Vulnerability identifier: #VU15318
Vulnerability risk: Low
CVSSv3.1: 4.9 [CVSS:3.1/AV:N/AC:L/PR:N/UI:N/S:U/C:L/I:N/A:N/E:U/RL:U/RC:C]
CVE-ID:
CWE-ID:
CWE-341
Exploitation vector: Network
Exploit availability: No
Vulnerable software:
XMeye P2P Cloud Server
Server applications /
Web servers
Vendor: Hangzhou Xiongmai Technology Co., Ltd
Description
The vulnerability allows a remote attacker to obtain potentially sensitive information.
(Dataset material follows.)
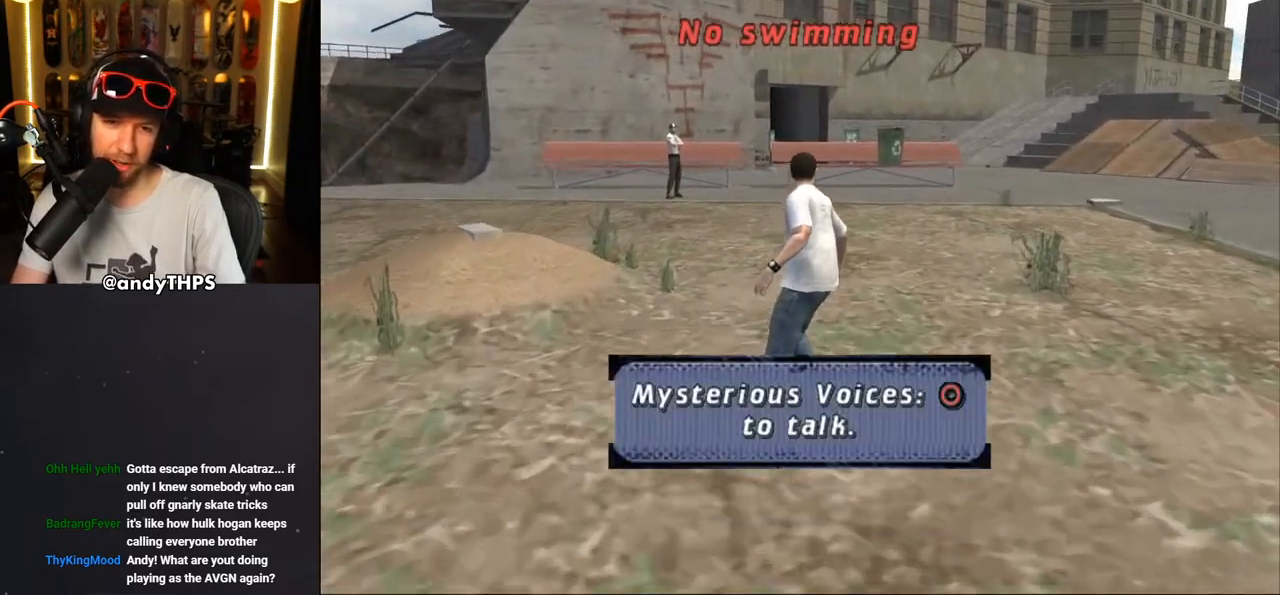
{"buttons": ["DPAD_RIGHT"], "left_stick": "center", "right_stick": "center", "events": [[17, "DPAD_RIGHT", "down"], [183, "DPAD_RIGHT", "up"], [467, "DPAD_RIGHT", "down"]]}
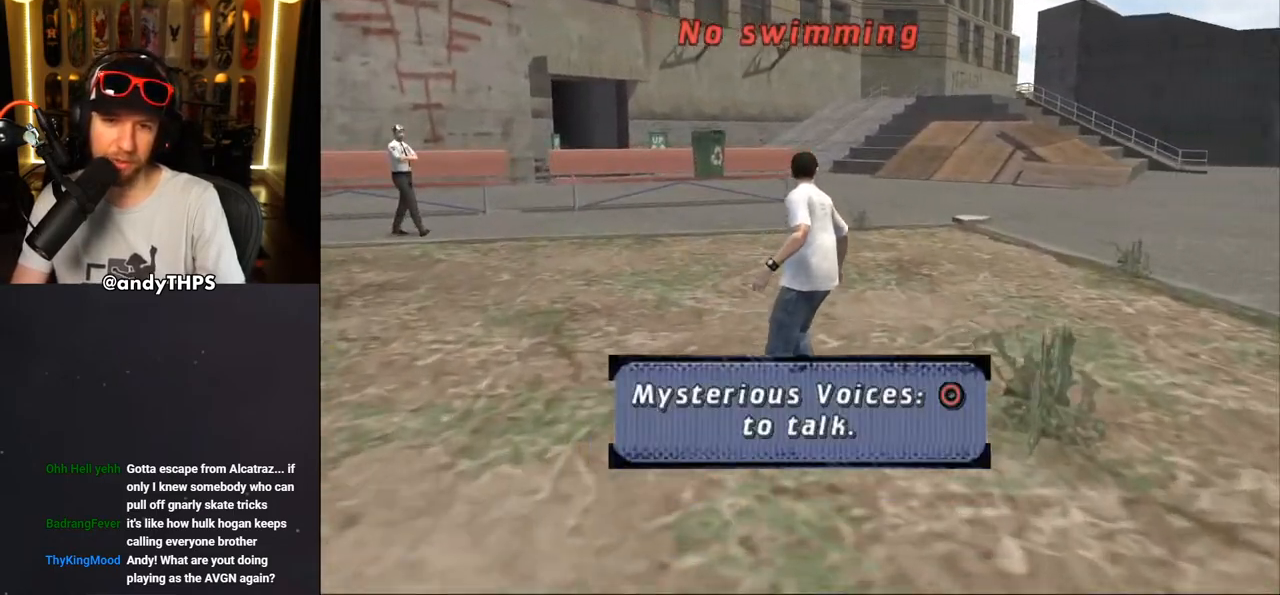
{"buttons": ["DPAD_RIGHT"], "left_stick": "center", "right_stick": "center", "events": [[117, "DPAD_RIGHT", "up"], [483, "DPAD_RIGHT", "down"]]}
The vulnerability exists due to unspecified flaw. A remote attacker can use MAC addresses, enumerate potential Cloud IDs and use it to discover and connect to valid devices using one of the supported apps.
Mitigation
Cybersecurity Help is currently unaware of any solutions addressing the vulnerability.
Vulnerable software versions
XMeye P2P Cloud Server: All versions
External links
http://ics-cert.us-cert.gov/advisories/ICSA-18-282-06
Can this vulnerability be exploited remotely?
Yes. This vulnerability can be exploited by a remote non-authenticated attacker via the Internet.
Is there known malware, which exploits this vulnerability?
No. We are not aware of malware exploiting this vulnerability.